Mépolizumab dans la polypose nasale et l’heure de la chirurgie s’éloigne…

La rhinosinusite chronique avec polypose nasale se caractérise par une inflammation éosinophilique locale chronique, mais aussi par une inflammation dite de type 2. Cette dernière consiste en une réponse physiologique du système immunitaire aux nombreuses agressions de l’environnement, mais dans certains cas, la réponse est excessive au point d’aboutir à une surproduction de cytokines, notamment les interleukines IL-4, IL-13 et IL-5, et par ce biais de déclencher une cascade de réactions inflammatoires délétères. Les symptômes de la rhinosinusite chronique avec polypose nasale peuvent avoir un retentissement sévère sur la plupart des dimensions de la qualité de vie et l’odorat. Ils peuvent même résister au traitement médical y compris une corticothérapie locale voire systémique qui tend à aggraver les lésions in situ. Les cas les plus sévères peuvent imposer un geste chirurgical qui va consister en l’ablation des polypes et de la muqueuse nasale pathologique, au prix de complications diverses, telles des hémorragies, des lésions de l’orbite ou encore des fuites de liquide céphalorachidien. Ces gestes invasifs ne mettent pas à l’abri des récidives postopératoires et quand il faut réopérer, le risque de lésions définitives de la muqueuse nasale et d’anosmie séquellaire augmente de manière substantielle. Certains facteurs prédisposent à cette évolution péjorative, qu’il s’agisse de l’importance de l’éosinophilie nasale (voire systémique), des comorbidités allergiques et de l’élévation des taux sériques d’IL-5.
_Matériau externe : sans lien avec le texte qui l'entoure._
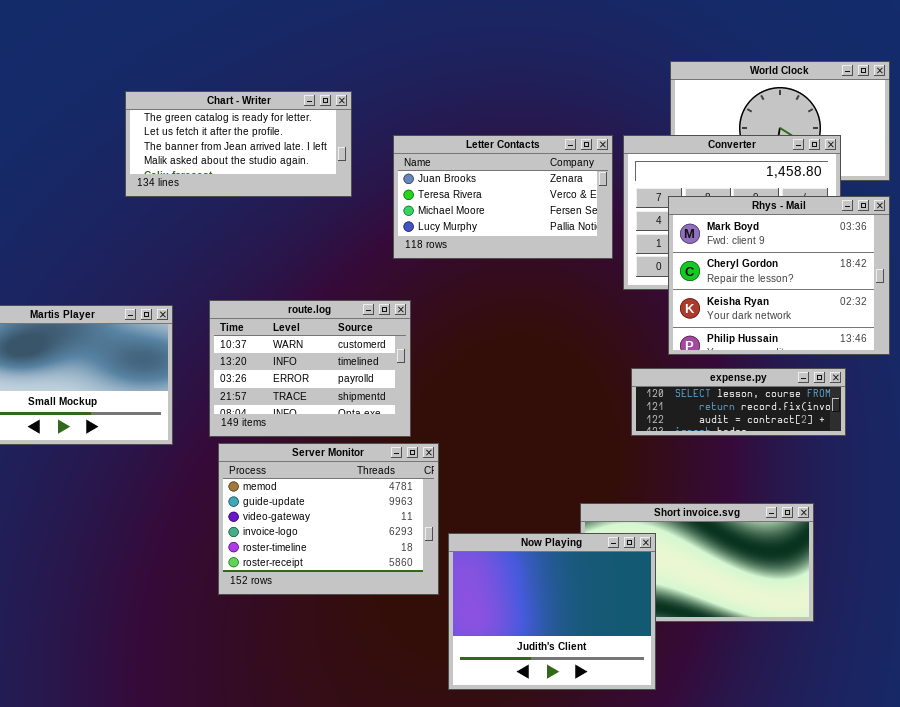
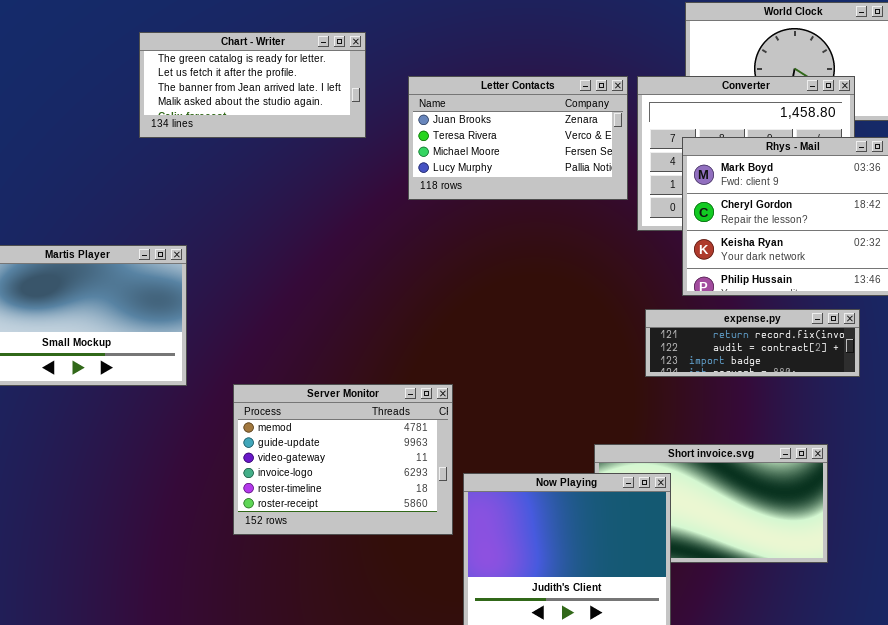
route.log: [209,300,411,437] -> none, closed
expense.py: [631,368,846,436] -> [645,309,860,377], scrolled down 1 row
Le mépolizumab est un anticorps monoclonal humanisé qui se lie à l’IL-5 et l’inactive, permettant ainsi de réduire la prolifération des éosinophiles. Ce médicament a fait la preuve de son efficacité dans le traitement de la rhinosinusite chronique avec polypose nasale. L’essai de phase III, intitulé SYNAPSE, mené à double insu contre placebo, a ainsi démontré que chez les patients atteints d’une forme récidivante et sévère de cette affection, mais aussi déjà opérés (au moins une fois), le mépolizumab améliorait les symptômes et diminuait le nombre des reprises chirurgicales comme l’illustre une analyse post-hoc plus détaillée de ses principaux résultats.

Cette étude contrôlée a inclus 407 patients, dont 201 dans le groupe placebo et 206 dans le groupe traité. Tous les participants étaient éligibles à une reprise chirurgicale du fait de l’échec des traitements médicaux, mais aussi d’une première intervention nasale. Le médicament a été administré par voie sous-cutanée à raison de 100 mg toutes les 4 semaines pendant 52 semaines.

Un risque réduit d’être sur la liste d’attente et d’être réopéré

Le délai avant l’inscription sur une liste d'attente pour une chirurgie et le délai avant la première réintervention effective (tous deux jusqu'à la semaine 52 de l’essai) ont été évalués en tant que critères de jugement principaux. Dans une analyse post hoc, a été également pris en compte le délai avant une réintervention effective, quel que soit le temps écoulé depuis la première chirurgie (plus ou moins de trois ans) avant la sélection pour être inclus dans l’étude.

Le mépolizumab par rapport au placebo a réduit le risque d'être inscrit sur la liste d’attente (semaine 52, estimation de la probabilité selon Kaplan-Meier [intervalle de confiance à 95 %] : 13,9 % [9,8 %, 19,5 %] vs. 28,5 % [22,7 %, 35,4 %]). Le mépolizumab par rapport au placebo a également réduit le risque de réintervention effective indépendamment de l’éosinophilie sanguine basale et du temps (<3 vs ≥3 ans) écoulé depuis la dernière intervention avant l’inclusion dans l'étude, les hazard ratios correspondants étant respectivement de 0,28 [IC 95 %= 0,09-0,84] et 0,50 [IC 95 % =0,26, 0,98].

Cette analyse fouillée des résultats de l’essai SYNAPSE illustre l’efficacité du mépolizumab dans le traitement de la rhinosinusite chronique avec polypose nasale sévère, récidivante et réfractaire au traitement médical. En l’occurrence, les participants avaient tous bénéficié d’une première intervention qui avait été un échec, ce qui met en exergue l’intérêt potentiel de cette biothérapie dans les formes les plus sévères de la maladie.

Dr Philippe Tellier

Référence
Fokkens WJ et coll. : Mepolizumab for chronic rhinosinusitis with nasal polyps (SYNAPSE): In-depth sinus surgery analysis. Allergy. 2023 ;78(3):812-821. doi: 10.1111/all.15434.